Despite the initial backlash, the FCA says levels of attrition among its 5,000-strong workforce are back at pre-Covid levels. Its most recent employee survey shows that its Trust Index has rebounded from a low of 48% in 2022 to 64% now. One staffer told Bloomberg the agency had completely transformed culturally and was now a better more modern place to work.
Others disagree, including two individuals who told Bloomberg they had left the FCA because of the changes.
New Priorities
The budding 2025 strategy comes as the FCA’s responsibilities grow. The regulator will begin supervising Buy Now Pay Later firms and how they treat millions of British customers in 2026 and will continue its work on private markets, a key risk identified by regulators across the world.
Its focus on pensions reform comes as the government plots legislation to create “megafunds” by pooling existing funds into pots of at least £25 billion so they can take bigger risks and make bigger investments.
Consumer resilience describes how well individuals handle shocks such as losing their income. It covers everything from encouraging individuals to save for a rainy day by pressing banks to offer them a fair interest rate to tasking companies with supporting customers in distress.

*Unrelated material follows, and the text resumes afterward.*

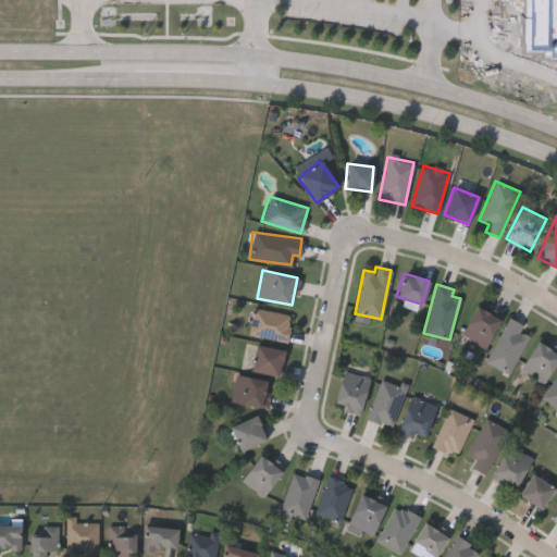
[(499,318),(484,347),(460,334),(474,305),(499,318)]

Industry figures are focused more on the FCA being a predictable and thoughtful supervisor than specific policy areas.
“At a time of significant macro-economic and geo-political uncertainty, the FCA will need to ensure that it brings the market as well as consumers along on that journey – policy surprises such as the enforcement transparency proposals and unexpected or far-reaching supervisory interventions will not aid this process,” says Nik Kiri, partner at Linklaters’ financial regulation group.
Chris Cummings, chief executive of the Investment Association, said the FCA should strive to tackle “an overemphasis on eliminating risk, without considering the wider unintended consequences.”

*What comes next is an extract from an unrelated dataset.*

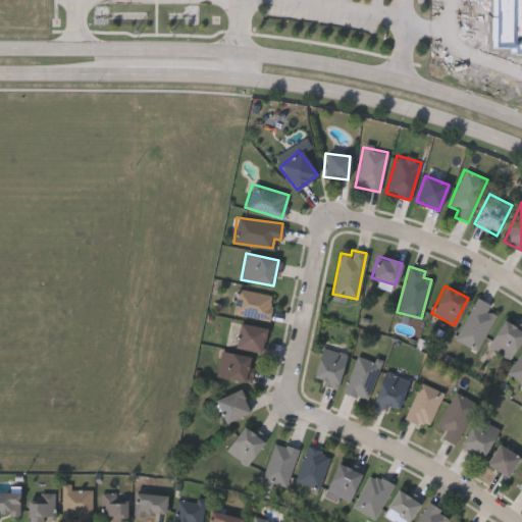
[(268,319),(233,314),(237,289),(272,294),(268,319)]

“Risk is necessary if the economy is to grow, and we encourage the regulators to consider the cumulative impact of regulation and as well as its practical implementation,” Cummings said. “With technology continuing to rapidly evolve, speed and regulatory responsiveness will also be critical to the success of the FCA over the coming years.”
Bowles, meanwhile, would like the FCA to do more “mystery shopping” in its next era to check whether customers are being treated fairly. She highlighted cost disclosure rules that make investment trusts appear less attractive.
She is not particularly hopeful of being able to influence the FCA’s course on that, or anything else, even though the watchdog is a frequent visitor in Westminster, providing oral evidence 38 times in the last parliament alongside 41 written updates.
“The problem is we’ve created monsters,” she says. “In financial services, we have delegated too much so that they feel that nobody can get at them. They’re supreme beings.”
--With assistance from Aisha S Gani.